[START]
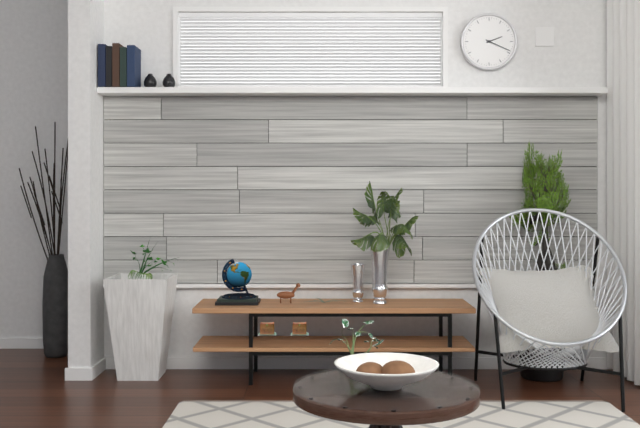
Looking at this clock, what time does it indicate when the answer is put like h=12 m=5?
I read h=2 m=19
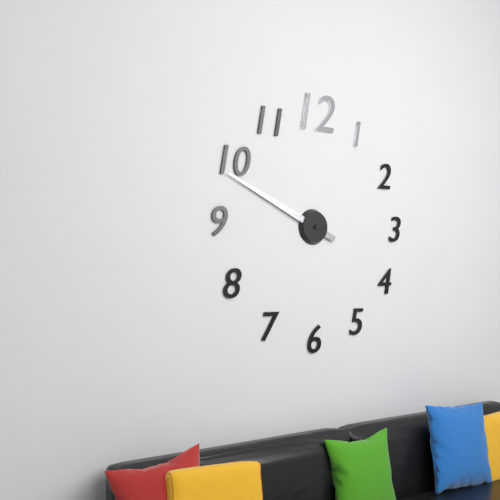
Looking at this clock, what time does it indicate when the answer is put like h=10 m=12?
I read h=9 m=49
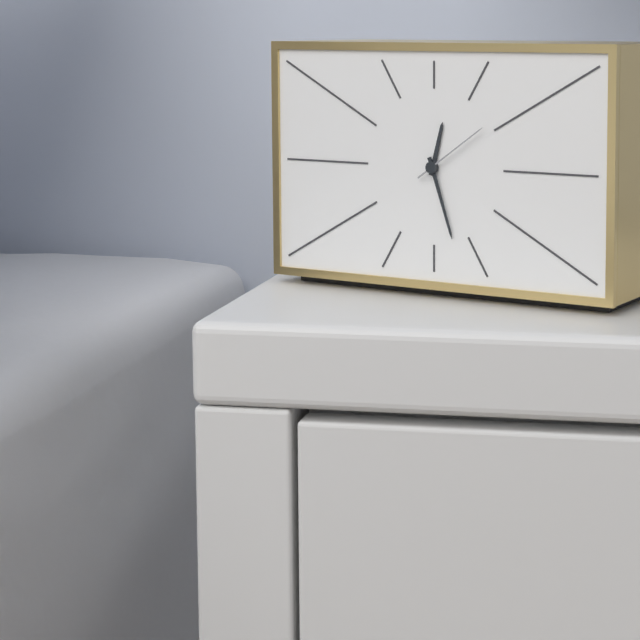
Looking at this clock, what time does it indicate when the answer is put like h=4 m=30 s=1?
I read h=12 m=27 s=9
[END]
[START]
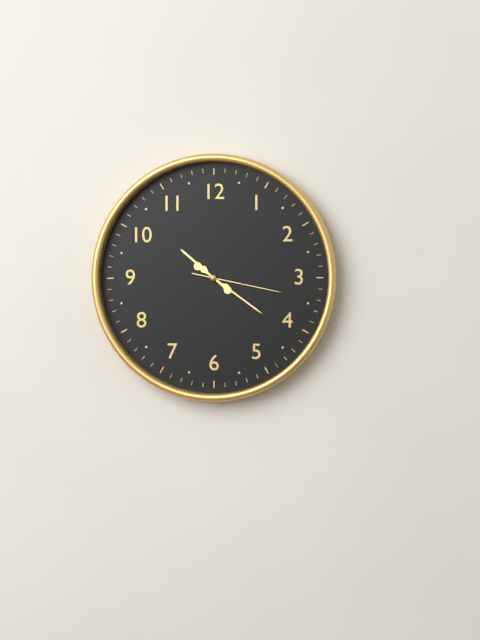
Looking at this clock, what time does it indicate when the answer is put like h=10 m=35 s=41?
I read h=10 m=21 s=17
[END]
§ PROBLEM STATEMENT
Render the lines from the line with "like h=12 m=5?" to the line with "I read h=9 m=49" as a Markdown table with two columns, No. and Line. Number each line, skip blank lines, and leave the pictures out.

§ CORRECT RESULT
| No. | Line |
|---|---|
| 1 | Looking at this clock, what time does it indicate when the answer is put like h=12 m=5? |
| 2 | I read h=2 m=19 |
| 3 | Looking at this clock, what time does it indicate when the answer is put like h=10 m=12? |
| 4 | I read h=9 m=49 |